From the line that contains "BREAKINGNEWS" to the last line of the data below, transcribe every line exactly. Do not include the pictures.

------ RECORD EXTRACTS

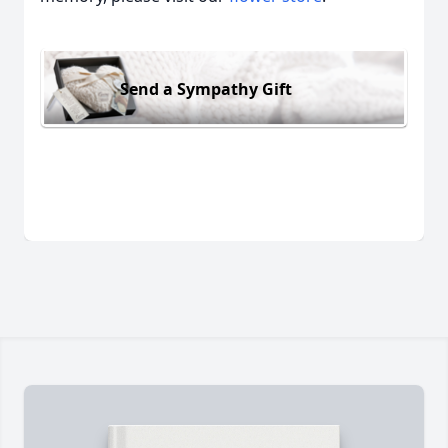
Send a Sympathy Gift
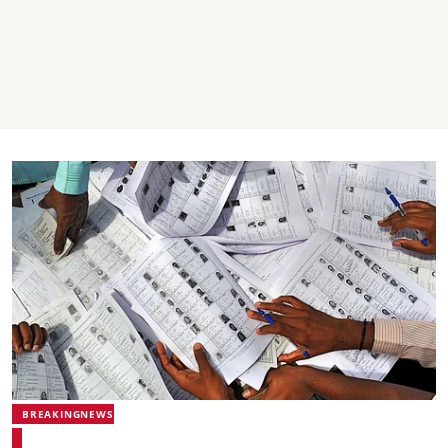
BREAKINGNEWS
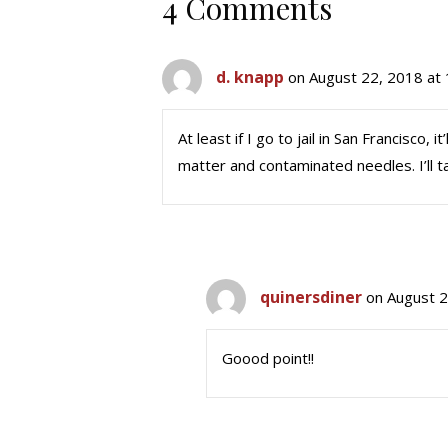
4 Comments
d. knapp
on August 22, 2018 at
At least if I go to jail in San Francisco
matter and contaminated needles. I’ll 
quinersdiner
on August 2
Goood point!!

------------

- _REPLY TO THE TASK_
BREAKINGNEWS
4 Comments
d. knapp
on August 22, 2018 at
At least if I go to jail in San Francisco
matter and contaminated needles. I’ll 
quinersdiner
on August 2
Goood point!!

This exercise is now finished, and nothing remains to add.